What the task asks — Gather all lines in the entries that include the word "wrist".

╭─ Supplied records

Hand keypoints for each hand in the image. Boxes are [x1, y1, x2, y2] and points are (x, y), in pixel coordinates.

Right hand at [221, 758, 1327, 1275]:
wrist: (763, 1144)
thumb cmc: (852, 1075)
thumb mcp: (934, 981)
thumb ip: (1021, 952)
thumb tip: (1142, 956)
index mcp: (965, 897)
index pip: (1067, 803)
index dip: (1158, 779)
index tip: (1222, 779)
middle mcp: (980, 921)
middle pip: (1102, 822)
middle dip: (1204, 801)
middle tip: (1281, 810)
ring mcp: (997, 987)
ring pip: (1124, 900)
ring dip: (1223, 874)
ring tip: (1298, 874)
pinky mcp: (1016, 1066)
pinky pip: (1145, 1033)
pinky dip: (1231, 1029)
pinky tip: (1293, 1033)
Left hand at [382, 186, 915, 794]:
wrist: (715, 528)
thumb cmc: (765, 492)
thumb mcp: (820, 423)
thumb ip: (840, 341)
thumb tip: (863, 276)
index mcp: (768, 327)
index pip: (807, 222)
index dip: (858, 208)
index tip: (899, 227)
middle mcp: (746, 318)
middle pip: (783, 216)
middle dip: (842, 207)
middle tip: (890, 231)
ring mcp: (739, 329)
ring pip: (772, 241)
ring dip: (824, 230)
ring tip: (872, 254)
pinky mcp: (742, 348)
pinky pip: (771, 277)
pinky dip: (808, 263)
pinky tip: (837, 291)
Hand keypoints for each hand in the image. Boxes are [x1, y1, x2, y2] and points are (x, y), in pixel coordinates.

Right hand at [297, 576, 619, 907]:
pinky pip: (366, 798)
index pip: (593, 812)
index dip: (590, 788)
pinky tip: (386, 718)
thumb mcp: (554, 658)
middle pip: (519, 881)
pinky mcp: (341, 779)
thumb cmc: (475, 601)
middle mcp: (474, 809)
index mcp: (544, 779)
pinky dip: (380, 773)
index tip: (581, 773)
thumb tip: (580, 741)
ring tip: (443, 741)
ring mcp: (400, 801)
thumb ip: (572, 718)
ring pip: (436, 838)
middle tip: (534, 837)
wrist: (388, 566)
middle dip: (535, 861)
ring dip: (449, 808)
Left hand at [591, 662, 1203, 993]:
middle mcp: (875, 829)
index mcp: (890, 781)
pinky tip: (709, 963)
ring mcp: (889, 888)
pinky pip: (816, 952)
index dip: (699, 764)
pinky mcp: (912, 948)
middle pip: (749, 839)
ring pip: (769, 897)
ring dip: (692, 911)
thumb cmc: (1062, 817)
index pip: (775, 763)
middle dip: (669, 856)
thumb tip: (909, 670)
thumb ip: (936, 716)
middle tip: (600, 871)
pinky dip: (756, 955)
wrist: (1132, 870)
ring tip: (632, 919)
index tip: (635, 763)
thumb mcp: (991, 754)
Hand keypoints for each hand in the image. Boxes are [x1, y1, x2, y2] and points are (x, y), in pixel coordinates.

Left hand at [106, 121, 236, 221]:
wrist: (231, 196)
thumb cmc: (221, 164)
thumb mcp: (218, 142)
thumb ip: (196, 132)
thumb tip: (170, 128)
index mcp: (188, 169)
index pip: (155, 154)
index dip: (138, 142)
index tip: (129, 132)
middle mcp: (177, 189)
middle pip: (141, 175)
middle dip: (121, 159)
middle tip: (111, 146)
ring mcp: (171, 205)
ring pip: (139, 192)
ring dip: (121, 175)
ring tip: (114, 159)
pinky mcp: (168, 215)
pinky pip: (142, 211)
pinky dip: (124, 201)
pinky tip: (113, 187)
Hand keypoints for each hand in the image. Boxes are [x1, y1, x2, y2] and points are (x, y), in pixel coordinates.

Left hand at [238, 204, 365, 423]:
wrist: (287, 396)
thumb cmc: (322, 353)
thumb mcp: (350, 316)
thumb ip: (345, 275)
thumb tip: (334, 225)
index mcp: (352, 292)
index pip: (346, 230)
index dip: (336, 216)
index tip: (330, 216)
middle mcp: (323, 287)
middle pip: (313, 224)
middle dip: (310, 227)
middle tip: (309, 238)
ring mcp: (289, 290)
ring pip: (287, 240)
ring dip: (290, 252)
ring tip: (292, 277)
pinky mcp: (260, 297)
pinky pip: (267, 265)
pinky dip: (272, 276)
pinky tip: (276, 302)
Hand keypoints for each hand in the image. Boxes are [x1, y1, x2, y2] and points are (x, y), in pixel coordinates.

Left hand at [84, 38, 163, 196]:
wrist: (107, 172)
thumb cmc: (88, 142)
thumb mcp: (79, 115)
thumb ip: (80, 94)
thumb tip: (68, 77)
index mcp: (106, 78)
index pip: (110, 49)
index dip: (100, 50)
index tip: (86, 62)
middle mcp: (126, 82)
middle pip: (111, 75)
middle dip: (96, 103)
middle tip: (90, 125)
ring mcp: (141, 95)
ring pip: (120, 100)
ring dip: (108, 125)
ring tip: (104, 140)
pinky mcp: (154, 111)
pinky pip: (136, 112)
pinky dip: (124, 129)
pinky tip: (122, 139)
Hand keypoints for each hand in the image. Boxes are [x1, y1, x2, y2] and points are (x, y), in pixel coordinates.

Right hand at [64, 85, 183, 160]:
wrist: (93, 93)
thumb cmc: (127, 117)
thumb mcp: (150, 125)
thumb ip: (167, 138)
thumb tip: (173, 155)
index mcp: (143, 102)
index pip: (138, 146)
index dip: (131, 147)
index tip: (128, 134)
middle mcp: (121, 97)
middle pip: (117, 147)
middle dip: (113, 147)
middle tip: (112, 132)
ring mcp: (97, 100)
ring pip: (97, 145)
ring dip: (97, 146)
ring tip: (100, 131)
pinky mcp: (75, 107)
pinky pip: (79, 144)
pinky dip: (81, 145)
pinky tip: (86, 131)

╰─

Solution to this task —
wrist: (763, 1144)
wrist: (715, 528)
wrist: (388, 566)
wrist: (1132, 870)
wrist: (231, 196)
wrist: (287, 396)
wrist: (107, 172)
wrist: (93, 93)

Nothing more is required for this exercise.